These Were the Times the End of the World was Foretold based on Real-Life Events

These Were the Times the End of the World was Foretold based on Real-Life Events

Larry Holzwarth - June 25, 2020

These Were the Times the End of the World was Foretold based on Real-Life Events
Pat Robertson predicted the end of the world to occur in 1982. The video can be viewed on YouTube. CBN

17. The televangelist who predicted the end of the world in 1982

In 1980, televangelist Pat Robertson addressed his followers with a startling prediction. Robertson frequently informed his viewers of conversations he had with God, and reported what God had told him during their discussions. In May, 1980, Robertson told his viewers on the program The 700 Club, that the end of the world was scheduled for autumn, 1982, specifying either October or November, though he later modified it to the end of the year. “I guarantee you by the end of 1982 there is going to be a judgment on the world”, he said. Robertson is not the only televangelist to predict the end of the world, and include a time and date.
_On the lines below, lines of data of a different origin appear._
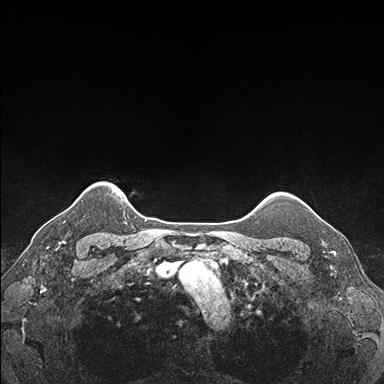
Breast MRI (dynamic contrast-enhanced), one axial slice. Position 149 of 176 along the scan axis. Dynamic contrast-enhanced series, time point 2 of 7 at this slice position (early post-contrast). 1.5 T. TE 1.5 ms, TR 4.1 ms. 384 × 384 image matrix, field of view 320 × 320 mm. Female patient.
Structures marked on this image (semi-automatic segmentation, software-assisted and operator-edited):
- enhancing-tissue mask used for the functional tumour volume (all voxels passing the contrast-enhancement thresholds inside the analysis volume; usually the tumour): bounding box [x1, y1, x2, y2] px = [305, 203, 337, 248]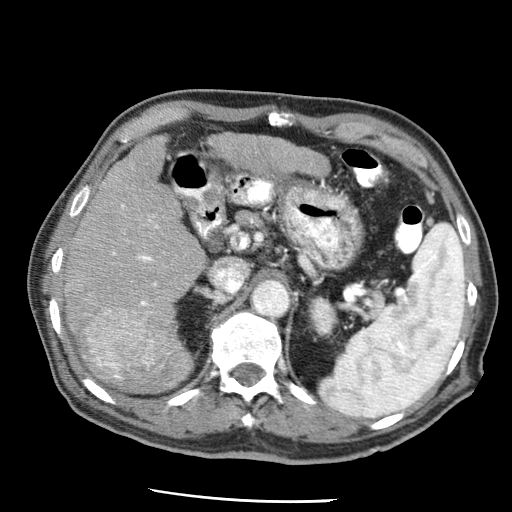
Contrast-enhanced abdominal CT (liver protocol), one axial slice. Position 30 of 79 along the scan axis. Reconstruction kernel STANDARD. 120 kVp. Soft-tissue window (W 400 / L 40 HU). 512 × 512 image matrix, field of view 320 × 320 mm. Case-level facts recorded for this patient, not image findings: diagnosis: hepatocellular carcinoma (patient treated with transarterial chemoembolisation; whether this scan precedes or follows treatment is not stated here); TNM stage (as recorded): Stage-IIIA; Child-Pugh class: A.
Outlined on this slice (semi-automatically segmented with operator editing):
- liver parenchyma outside the tumour (the mass and vessels are separate outlines, so this box may not span the whole liver): box from (x=60, y=136) to (x=206, y=392) px
- mass: (x=65, y=266)–(x=155, y=372)
- portal vein: (x=112, y=204)–(x=169, y=379)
Jack Van Impe, another televangelist and predictor of the end times, once informed his audience of believers that through the use of the Book of Revelation, he had calculated the amount of landmass which would be devastated by nuclear war. According to Van Impe, 18,963,194 square miles of the earth would be devastated as part of the end times. He also predicted the return of Jesus would occur between 2001 and 2012, though Christians had nothing to fear, as the date would begin the thousand-year reign before Armageddon. Believers in the televangelists and their messages view nearly all events as indications the end times are here, or in the very near future.